Made a couple dives yesterday out of Pensacola. We made our limit of snapper with a few black snapper and flounder. All in all a good day out on the water!


https://vimeo.com/69334571


----------



## msander4x4 (Jun 6, 2008)

sweet! lets go again Monday!!:thumbup: good work on the vid:yes:


----------



## polar21 (Nov 5, 2007)

You guys need to get jobs. All of these dive trips are starting to make me extremely jealous...


----------



## markw4321 (Oct 4, 2007)

Ha Ha Watch out that thang will bite you...thanks for the great video!


----------



## DAWGONIT (Jan 16, 2009)

Pretty work; thanks for sharing.


----------



## msander4x4 (Jun 6, 2008)

here are some pic's to go along with your vid from this weeks divin trips with RED ROCKET


----------



## swander (Dec 1, 2007)

That's pretty cool guys!! Great job.
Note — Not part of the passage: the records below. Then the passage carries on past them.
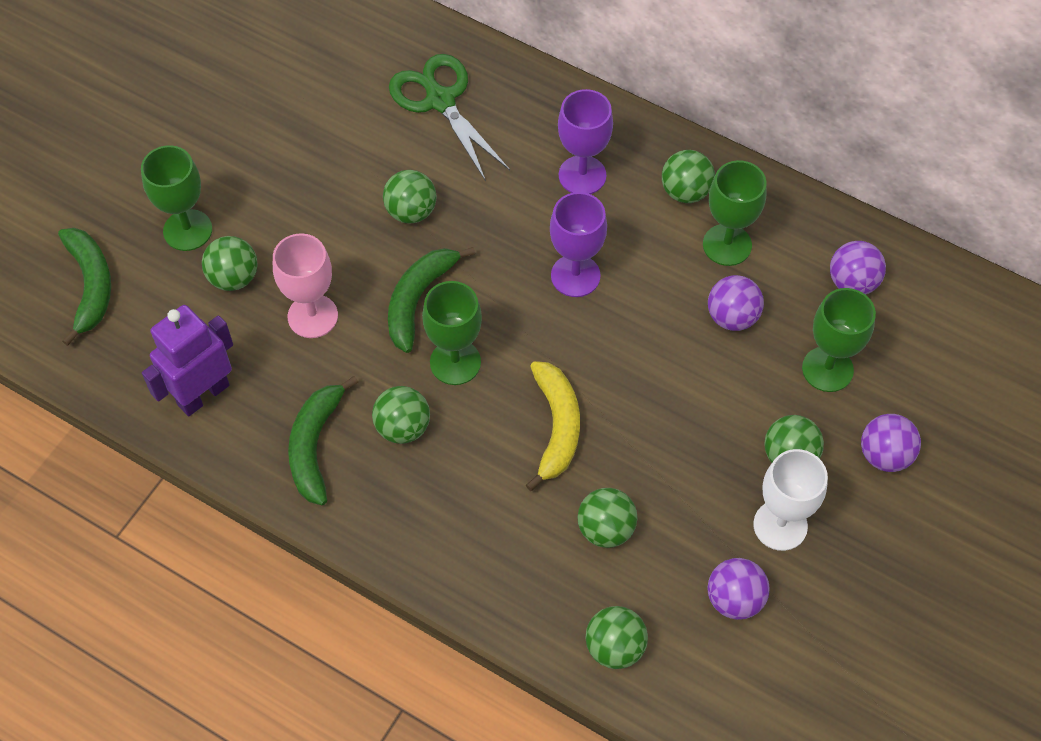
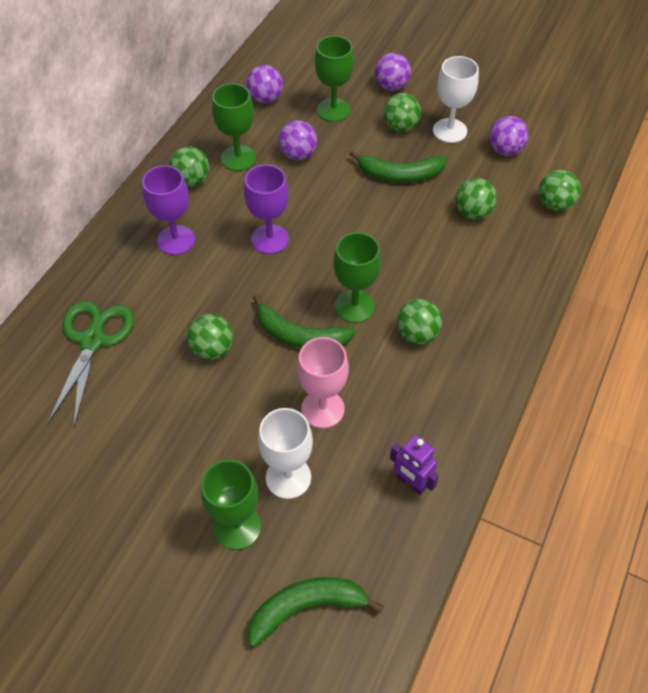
camera: 95 degrees left, 5 degrees down
purple robot [142,305,233,416] -> purple robot [390,435,439,495], size x0.64
green ball [202,236,258,291] -> white goblet [258,408,313,499]
green banana [288,376,358,505] -> green banana moved to [349,150,447,182]
green scissors [389,54,510,181] -> green scissors turned 135 degrees clockwise [48,301,134,426]
yellow banana [526,361,580,491] -> none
Will be able to keep them Triggers real soon! :notworthy: :notworthy:


----------



## aquatic argobull (Mar 2, 2009)

Nice video. I was wondering what the heck y'all were doing...forgot trigger was out of season


----------



## naclh2oDave (Apr 8, 2008)

Nice work!


----------



## flukedaddy (Apr 11, 2009)

Nice work. Good thing your a deadeye shot looked to me like you almost took out your partner @ 1:15 on the vid. Cool Video.


----------



## msander4x4 (Jun 6, 2008)

> Nice work. Good thing your a deadeye shot looked to me like you almost took out your partner @ 1:15 on the vid. Cool Video.
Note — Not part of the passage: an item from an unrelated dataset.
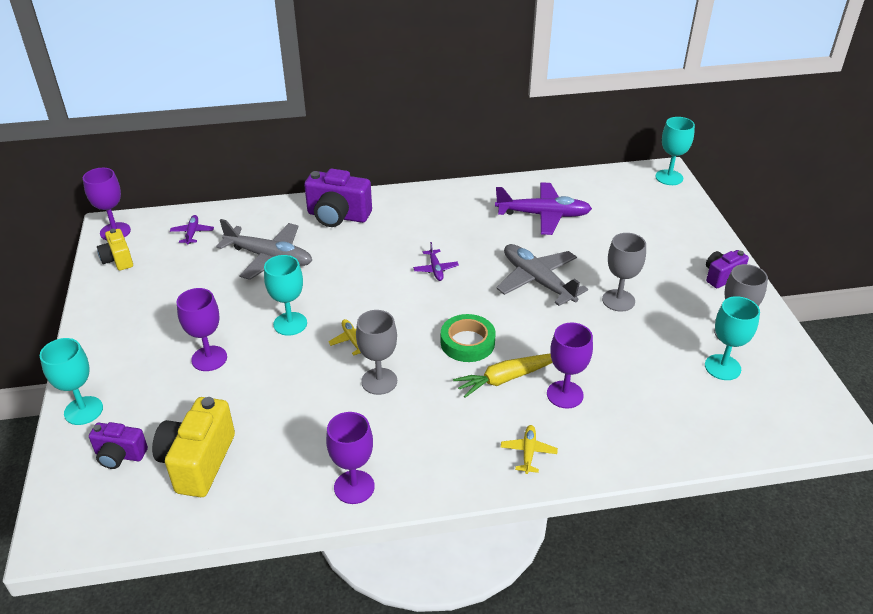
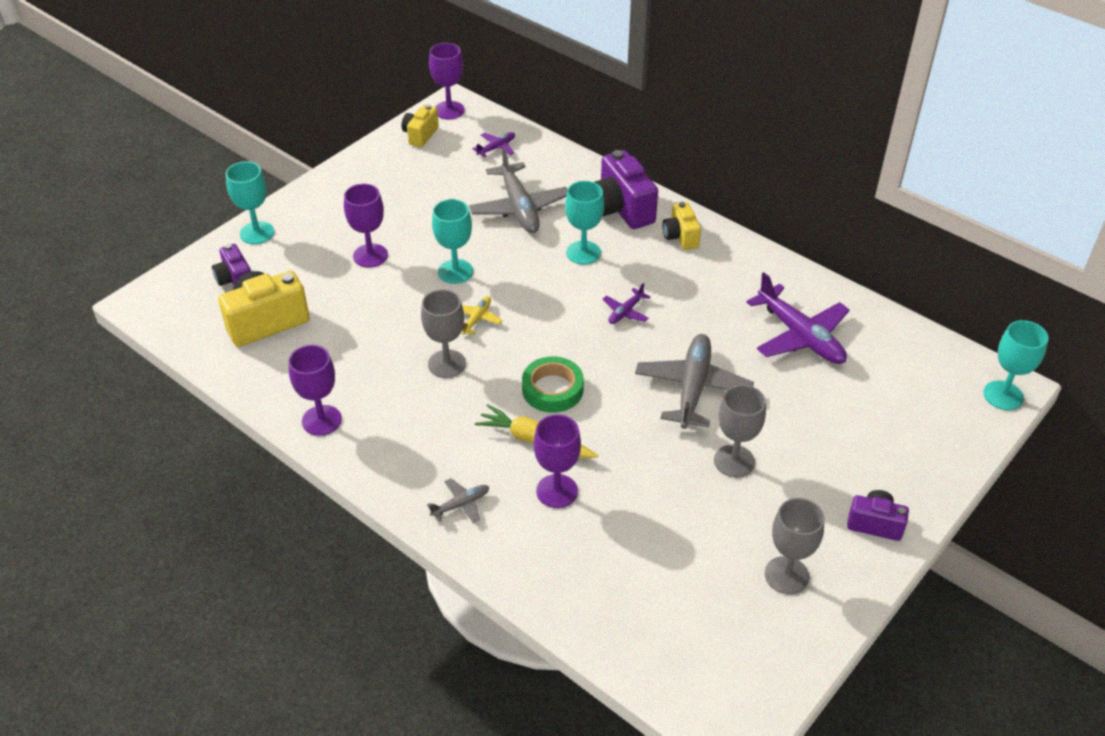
camera: 50 degrees right, 5 degrees up
yellow plane [501,425,558,474] -> grey plane [427,478,489,523]
turquoise goblet [705,296,760,380] -> turquoise goblet moved to [565,181,604,265]
none -> yellow camera [662,202,701,250]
Id say he was way outa range for that old antique gun buckeye shoots JK ! but seriously he was farther away than you think!


----------



## buckeye83 (Nov 19, 2008)

flukedaddy said:


> Nice work. Good thing your a deadeye shot looked to me like you almost took out your partner @ 1:15 on the vid. Cool Video.


He was a pretty good ways off. However, I am a deadeye so he was extremely safe..


----------



## Scubadude (Sep 29, 2012)

Very Nice Fish!!!:thumbup::thumbup:


----------



## Berry (Mar 8, 2011)

Damn shame those trigger fish are so hard to find around here, that we needed seasons and limits (slapping head on table)


----------



## Telum Pisces (Sep 27, 2007)

Nice video and thanks for sharing.


----------



## odb1877 (Jul 6, 2011)

That was a nice video bro:thumbup:


----------



## coolbluestreak (Jun 27, 2011)

Nice video guys, great pictures also!
Go Red Rocket!


----------



## beprowlin (Aug 10, 2009)

Nice vid


----------



## FreeDiver (Jun 12, 2013)

Bubbles are so loud.


----------



## swander (Dec 1, 2007)

FreeDiver said:


> Bubbles are so loud.


 Dont be a hater!!


----------